To the Editor: Moyamoya disease is a progressive cerebral vasculopathy of unknown etiology, characterized by severe bilateral stenosis/occlusion of the main arteries of the circle of Willis, with a pattern of collateral vessels that look like a “puff of smoke” on angiography.
1 It is more common in Asian populations and more prevalent in women.
1 The diagnosis peaks in two age-groups: children approximately 5 years old, and adults in their mid-40s.
1 It may have variable clinical presentation: ischemic stroke, transient ischemic attack, intracranial hemorrhage, headache, seizures, involuntary movements, cognitive deficits, and psychiatric changes.
1 In adults, it usually presents with intracranial hemorrhage or ischemic symptoms.
2 Acute cerebral ischemia occurring after intracranial bleeding has rarely been reported and is not well understood.
2,3 We describe a case of hypoperfusion encephalopathy after intracerebral hemorrhage occurring as the first manifestation of moyamoya disease.
A 77-year-old male patient, with a long-standing history of uncontrolled hypertension, was admitted to our stroke unit upon being found unconscious. His blood pressure was 174/100 mmHg and Glasgow Coma Scale rated 3 (no eye opening, no verbal response, no motor response), with reactive pupils and right extensor plantar reflex. Computed tomographic (CT) scan showed left basal ganglia hemorrhage, extending into the ventricles and subarachnoid space. Antihypertensive and hyperosmotic therapy was started, and the initial evolution was favorable, with recovery of consciousness, confused verbal response, and right hemiparesis Grade 3 (MRC). By Day 14, multifocal myoclonus appeared, with decreased arousal and ensuing severe encephalopathy. Follow-up CT revealed hemorrhage reabsorption and no hydrocephaly. Laboratory studies were unrevealing. An electroencephalogram showed only slow background activity (5–6 Hz). Infections, metabolic, and toxic causes were also excluded. Brain diffusion-weighted imaging (DWI) MRI was negative for acute ischemic lesions. At this point, hypoperfusion encephalopathy was suspected and confirmed by perfusion CT (
Figure 1). CT angiography disclosed stenosis of the distal intracranial internal carotid artery (ICA) bilaterally, extending to the proximal anterior (ACA) and middle cerebral (MCA) arteries.
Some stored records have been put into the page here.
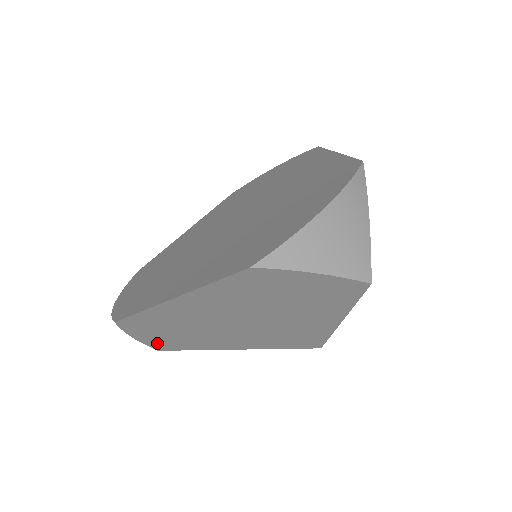
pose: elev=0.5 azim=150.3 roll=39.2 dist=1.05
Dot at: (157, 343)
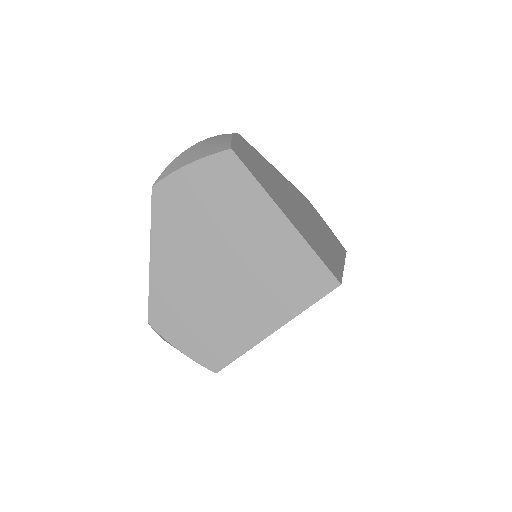
Dot at: (202, 354)
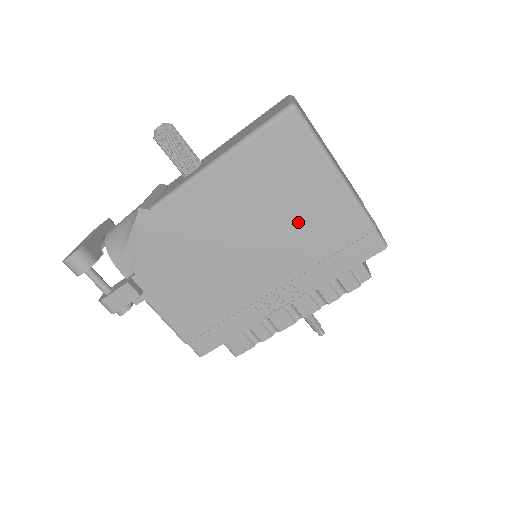
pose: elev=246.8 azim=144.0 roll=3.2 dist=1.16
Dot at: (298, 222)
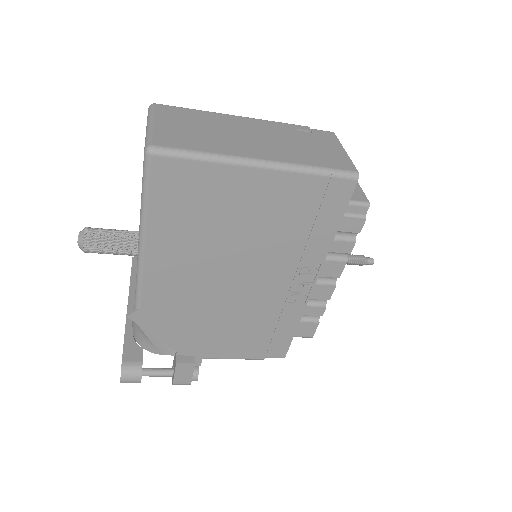
Dot at: (256, 226)
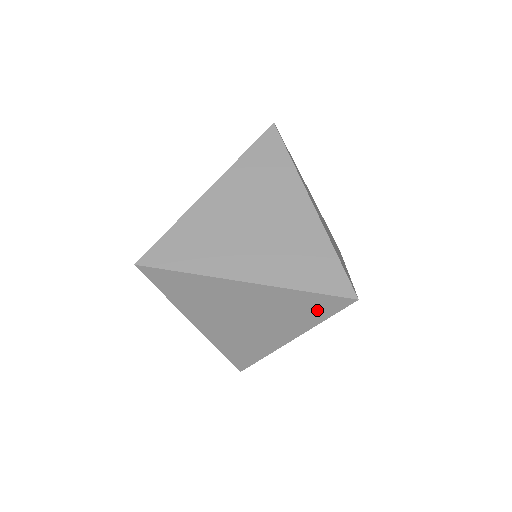
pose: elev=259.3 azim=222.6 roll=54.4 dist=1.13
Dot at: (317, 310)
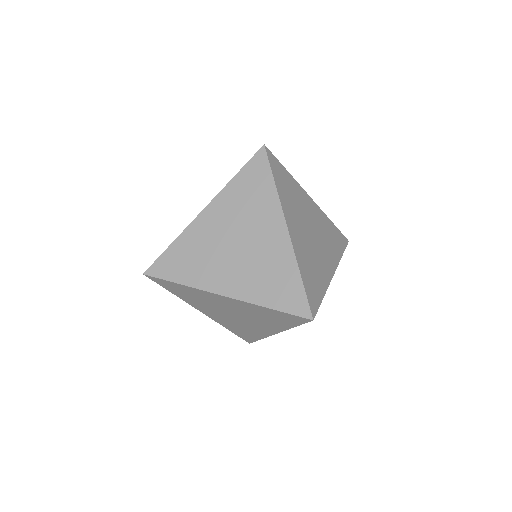
Dot at: (285, 320)
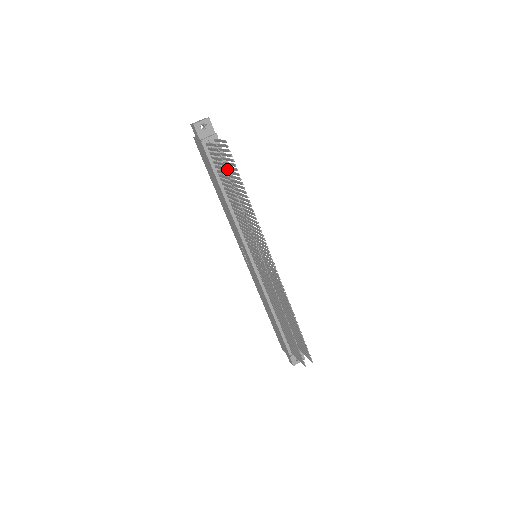
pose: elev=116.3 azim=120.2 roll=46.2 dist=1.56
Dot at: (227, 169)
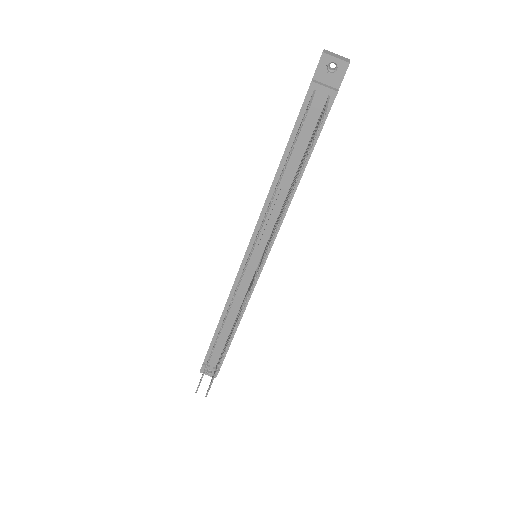
Dot at: occluded
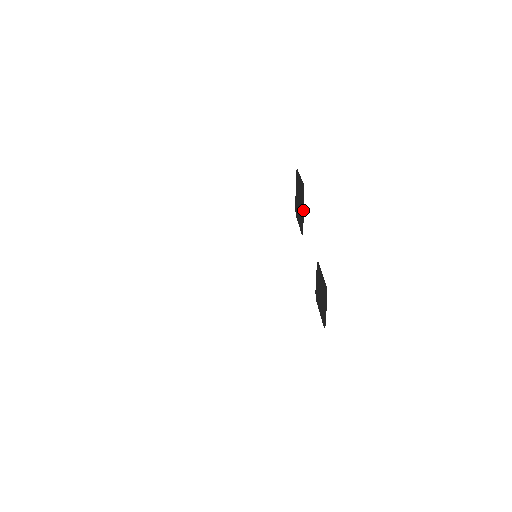
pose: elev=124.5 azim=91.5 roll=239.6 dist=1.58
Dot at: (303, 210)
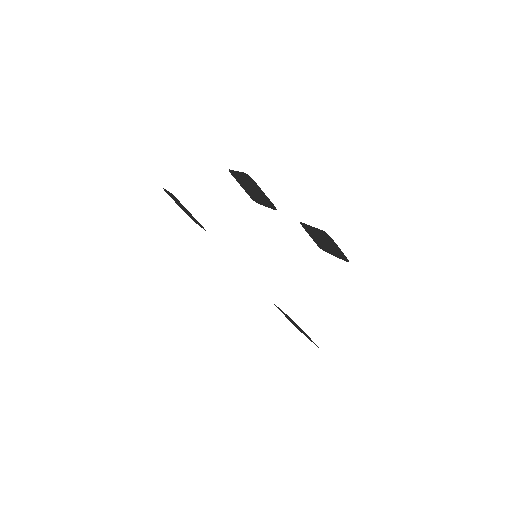
Dot at: (262, 192)
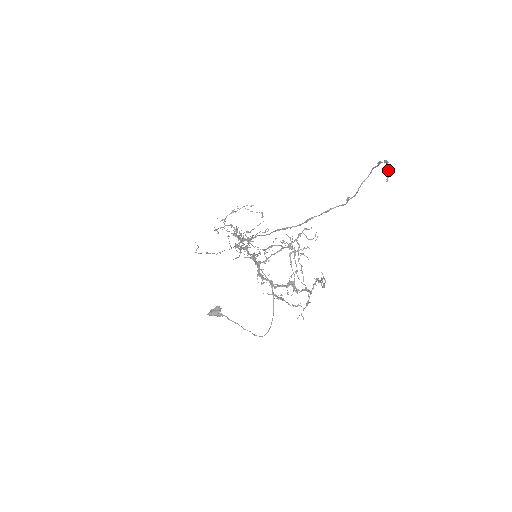
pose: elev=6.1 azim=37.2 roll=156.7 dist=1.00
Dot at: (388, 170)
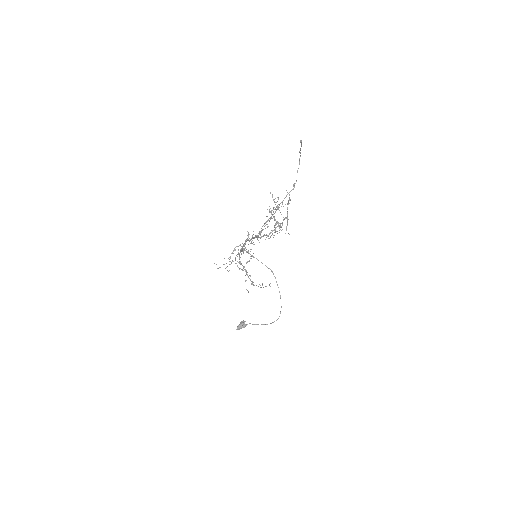
Dot at: (301, 141)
Moyamoya disease was diagnosed and was classified as Grade IV (Suzuki Grading System) by conventional angiography (
Figure 2). Because of his clinical condition, revascularization was not considered.
We report this case because of the rarity of moyamoya diagnosis in elderly persons and because of the atypical presentation. Our patient seemed to be permanently “fainted;” he had global hypoperfusion, but no real ischemic changes. The initial manifestation was interpreted as a hypertensive intracerebral hemorrhage. Later, when we detected hypoperfusion encephalopathy, Moyamoya was diagnosed. Vasospasm, in association with both subarachnoid and intraventricular hemorrhage, and hypotension and dehydration, resulting from the administration of hyperosmotic agents to control hemorrhage-related increased intracranial pressure, may have caused hemodynamic compromise, being possible contributing factors to the hypoperfusion encephalopathy in our patient. Other factors, such as hypocapnia and shrinkage of the moyamoya vessels, have also been proposed as mechanisms in acute cerebral ischemia occurring after intracranial bleeding.
2,3 The initial clinical presentation of hemorrhage and the presence of severe bilateral ICA stenosis affecting cerebral perfusion are predictors of very poor outcome in our patient.